» Data for analysis
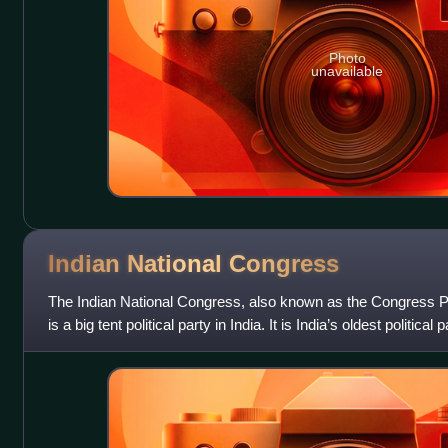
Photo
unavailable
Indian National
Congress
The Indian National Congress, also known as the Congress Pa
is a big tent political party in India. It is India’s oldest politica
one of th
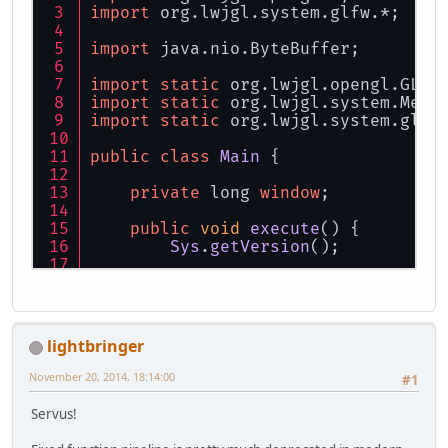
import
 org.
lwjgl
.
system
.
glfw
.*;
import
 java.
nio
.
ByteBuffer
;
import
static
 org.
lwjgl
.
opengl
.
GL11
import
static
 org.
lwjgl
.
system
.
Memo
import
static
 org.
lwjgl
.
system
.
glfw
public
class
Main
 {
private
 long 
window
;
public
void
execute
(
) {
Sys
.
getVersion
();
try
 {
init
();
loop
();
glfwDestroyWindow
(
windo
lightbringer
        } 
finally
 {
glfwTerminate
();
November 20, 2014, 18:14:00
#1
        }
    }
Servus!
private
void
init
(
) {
==
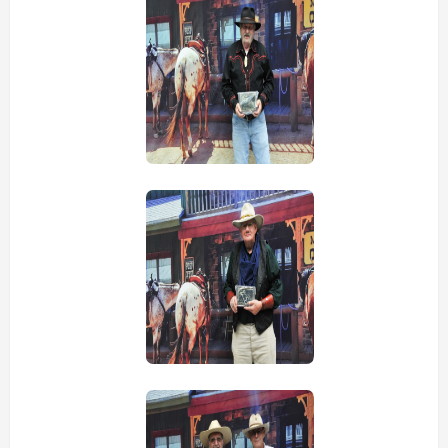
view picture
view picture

» Work instruction
Looking at the records, state how many lines contain "Indian" and write nothing besides that number.

» Task answer
2